For details of the authors of this review please see the next page.

### Richard A. Armstrong

Dr Armstrong was educated first at King’s College London and subsequently at St. Catherine’s College, Oxford. His early research involved the application of statistical methods to problems in ecology and botany. He taught ecology for many years at the University of Aston before retraining in Neurosciences at the Institute of Psychiatry, London and at the University of Washington, Seattle. Subsequently he has taught biomedical subjects to students of optometry at the Vision Sciences department of Aston University. His current major research interest is in the application of quantitative methods in the study of the pathology of neurodegenerative disease.

### Mark Dunne

Dr Dunne has been a lecturer in the Optometry Department at Aston University since 1990. He teaches anatomy, physiology, statistics, epidemiology and clinical practice development. He also teaches research methods on the Ophthalmic Doctorate.

### Leon N. Davies

Dr Davies is currently a senior lecturer in optometry and convener of the Ophthalmic Research Group at Aston University.
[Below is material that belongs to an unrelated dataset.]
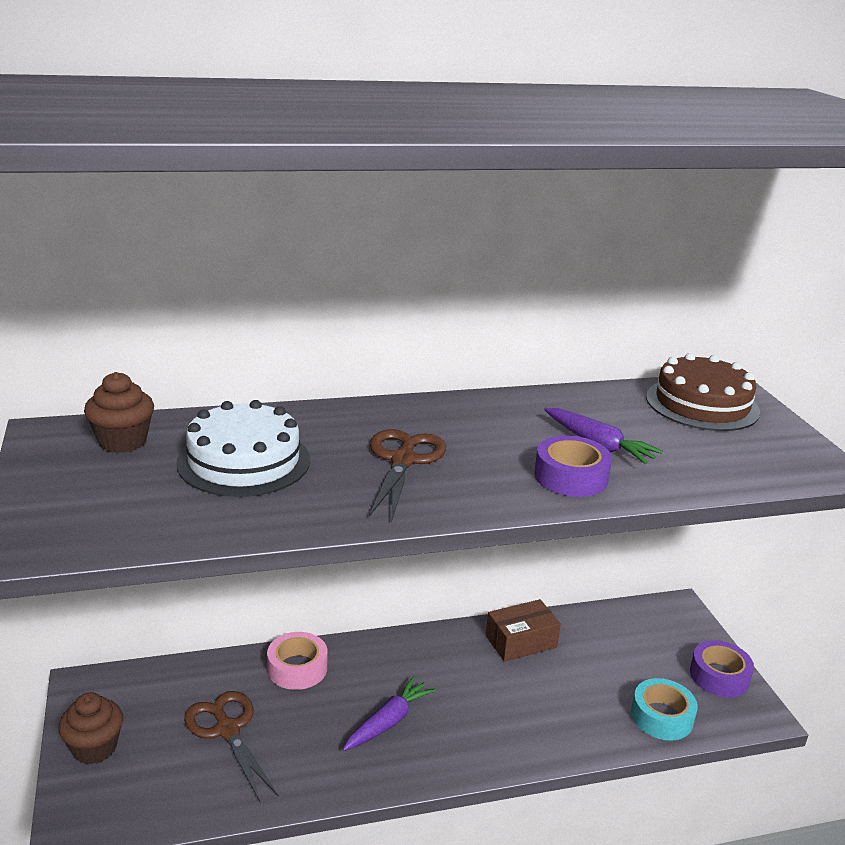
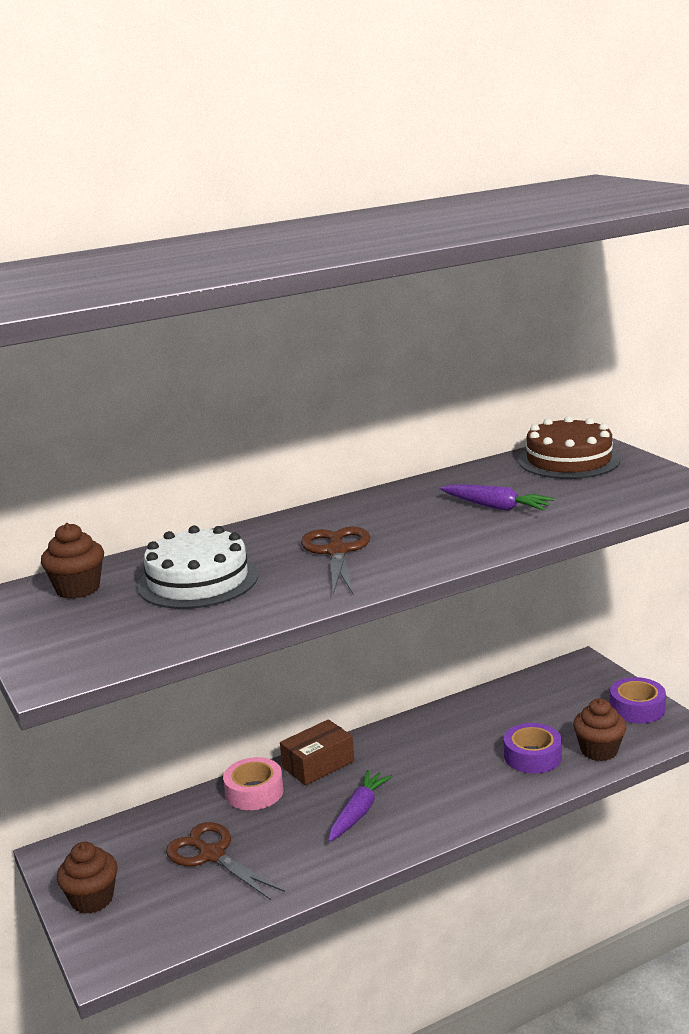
camera: 10 degrees left, 5 degrees down
brown box [486,599,561,662] -> brown box moved to [280,719,354,786]
purple tape [534,435,612,497] -> purple tape moved to [504,723,562,774]
turquoise tape [631,678,698,741] -> brown cupcake [573,699,626,761]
Leon’s clinical teaching at Aston is centred around investigative techniques. He served a term as the clinical editor of the UK’s professional journal *Optometry Today*, and recently received the inaugural College of Optometrists Research Fellowship Award for his work on presbyopia.

### Bernard Gilmartin

Following undergraduate and postgraduate study in optometry at City University, Professor Gilmartin joined what was then the Department of Ophthalmic Optics at Aston University in 1974 and spent the rest of his formal career there, concentrating largely on teaching clinical optometry and ophthalmic drugs. He was editor of *Ophthalmic and Physiological Optics* during the period 1987–2000 and is a Life Fellow of the College of Optometrists.